La nuova realtà, lanciata pubblicamente lo scorso 20 dicembre ad Assisi, intende configurarsi come un laboratorio di idee e progettualità, svincolato dalla logica dei cartelli elettorali. «Non vogliamo essere un cespuglio politico né un soggetto elettorale di circostanza – ha spiegato il vicepresidente Michele Pennoni – ma un progetto di lungo respiro che metta insieme le diverse anime del riformismo: socialismo riformista, cattolicesimo democratico, civismo e associazionismo laico».
Tra i punti cardine della visione di Comunità riformista, la necessità di superare i campanilismi e valorizzare l’Umbria come regione unitaria, ponendo al centro l’interesse collettivo. «Non ci sono cittadini di serie A o serie B – ha affermato Giambitto –. Servono decisioni dure, efficaci e lungimiranti, e per questo vogliamo aprire un dibattito, portando le nostre idee sui temi che contano davvero per il futuro della regione».
Nel corso della presentazione sono intervenuti anche i vicepresidenti Mauro Masciotti e Gabrio Romani, Francesca Filippetti, il segretario-tesoriere Michele Berloco, il consigliere comunale di Spoleto Paolo Piccioni, e altri rappresentanti del territorio, tra cui Sauro Cristofani, Luciano Bacchetta e Mauro Masciotti.
Sviluppo e infrastrutture sono tra le prime priorità indicate: «Serve un confronto immediato e senza pregiudizi sulle grandi opere, a partire dal collegamento dell’Umbria all’alta velocità ferroviaria, con il Frecciarossa e la stazione Medio Etruria come punti chiave per attrattività e crescita economica». Sul fronte ambientale, l’associazione punta il dito sul ciclo dei rifiuti, definito in condizioni critiche, con discariche prossime alla saturazione e una Tari tra le più alte d’Italia. «Chiediamo trasparenza sull’uso dei contributi e soluzioni orientate a sostenibilità, efficienza e tutela dei cittadini».
Altro asse fondamentale è l’attrattività del territorio, da costruire attraverso il rafforzamento del legame tra università, imprese e innovazione, per rendere l’Umbria un punto di riferimento per competenze e talenti. Accanto a ciò, anche il tema della sicurezza viene affrontato con un approccio integrato e rispettoso dei diritti, rispondendo a una crescente esigenza nelle comunità locali.
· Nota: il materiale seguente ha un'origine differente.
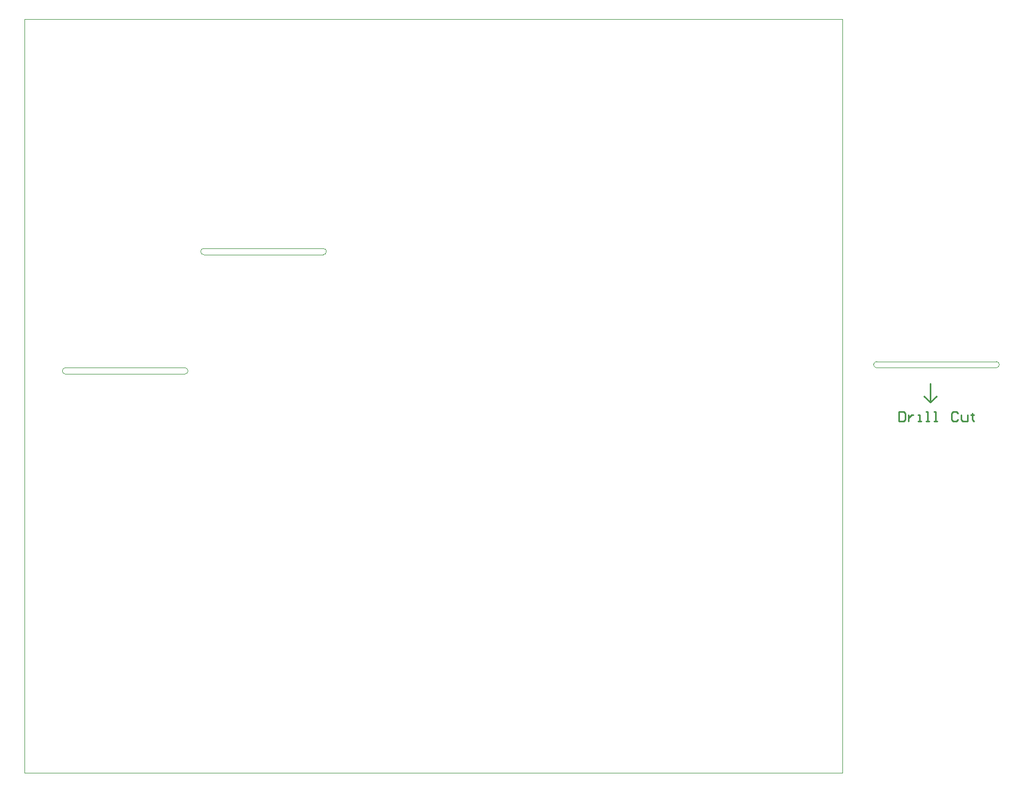
<source format=gm1>
G04 Layer_Color=16711935*
%FSLAX25Y25*%
%MOIN*%
G70*
G01*
G75*
%ADD29C,0.01000*%
%ADD31C,0.00200*%
D29*
X566929Y232283D02*
X570866Y236221D01*
X562992Y236221D02*
X566929Y232283D01*
Y244094D01*
X547244Y226470D02*
Y220472D01*
X550243D01*
X551243Y221472D01*
Y225471D01*
X550243Y226470D01*
X547244D01*
X553242Y224471D02*
Y220472D01*
Y222472D01*
X554242Y223471D01*
X555241Y224471D01*
X556241D01*
X559240Y220472D02*
X561240D01*
X560240D01*
Y224471D01*
X559240D01*
X564239Y220472D02*
X566238D01*
X565238D01*
Y226470D01*
X564239D01*
X569237Y220472D02*
X571236D01*
X570237D01*
Y226470D01*
X569237D01*
X584232Y225471D02*
X583232Y226470D01*
X581233D01*
X580233Y225471D01*
Y221472D01*
X581233Y220472D01*
X583232D01*
X584232Y221472D01*
X586232Y224471D02*
Y221472D01*
X587231Y220472D01*
X590230D01*
Y224471D01*
X593229Y225471D02*
Y224471D01*
X592230D01*
X594229D01*
X593229D01*
Y221472D01*
X594229Y220472D01*
D31*
X531496Y255906D02*
G03*
X533465Y253937I1969J0D01*
G01*
Y257874D02*
G03*
X531496Y255906I-0J-1969D01*
G01*
X610236Y255906D02*
G03*
X608268Y257874I-1969J-0D01*
G01*
X608268Y253937D02*
G03*
X610236Y255906I0J1969D01*
G01*
X100394Y250000D02*
G03*
X102362Y251969I0J1969D01*
G01*
X102362Y251969D02*
G03*
X100394Y253937I-1969J-0D01*
G01*
X25591Y253937D02*
G03*
X23622Y251969I-0J-1969D01*
G01*
Y251969D02*
G03*
X25591Y250000I1969J0D01*
G01*
X110236Y326772D02*
G03*
X112205Y324803I1969J0D01*
G01*
Y328740D02*
G03*
X110236Y326772I-0J-1969D01*
G01*
X188976Y326772D02*
G03*
X187008Y328740I-1969J-0D01*
G01*
X187008Y324803D02*
G03*
X188976Y326772I0J1969D01*
G01*
X533465Y253937D02*
X608268D01*
X533465Y257874D02*
X608268D01*
X0Y0D02*
Y472441D01*
X511811D01*
Y0D02*
Y472441D01*
X0Y0D02*
X511811D01*
X25591Y253937D02*
X100394D01*
X25591Y250000D02*
X100394D01*
X112205Y324803D02*
X187008D01*
X112205Y328740D02*
X187008D01*
M02*

</source>
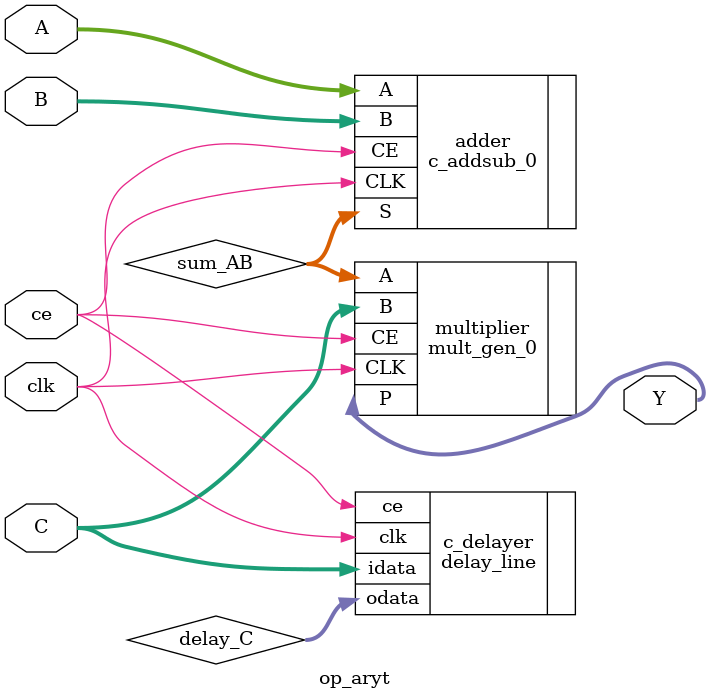
<source format=v>
`timescale 1ns / 1ps

module op_aryt( // latency 2
    input clk,
    input ce,
    input [11:0] A,
    input [11:0] B,
    input [11:0] C,
    output [24:0] Y
    );
wire signed [12:0] sum_AB;
wire signed [11:0] delay_C;
wire signed [24:0] out;
delay_line #
(
    .N(12),
    .DELAY(2)
)
c_delayer
(
     .clk(clk),
     .ce(ce),
     .idata(C),
     .odata(delay_C)
);


// latency 2
c_addsub_0 adder
(
    .A(A),
    .B(B),
    .CLK(clk),
    .CE(ce),
    .S(sum_AB)
);


mult_gen_0 multiplier
(
    .CLK(clk),
    .A(sum_AB),
    .B(C),
    .CE(ce),
    .P(Y)
);

//assign Y = out;

endmodule

// Jakub Glod 417193
</source>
Comunità riformista si propone come “cantiere aperto”, avviando la creazione di gruppi di lavoro tematici disponibili al contributo di diverse competenze e sensibilità. Il progetto ha già raccolto l’interesse di movimenti civici, amministratori locali, associazioni e partiti che condividono la necessità di riportare la politica al centro del confronto di idee.
«Vogliamo un’Umbria più aperta, solidale ed europea – ha concluso Giambitto – capace di affrontare le sfide locali all’interno di un contesto interconnesso e globale, in cui la politica torni a essere strumento di visione e trasformazione reale».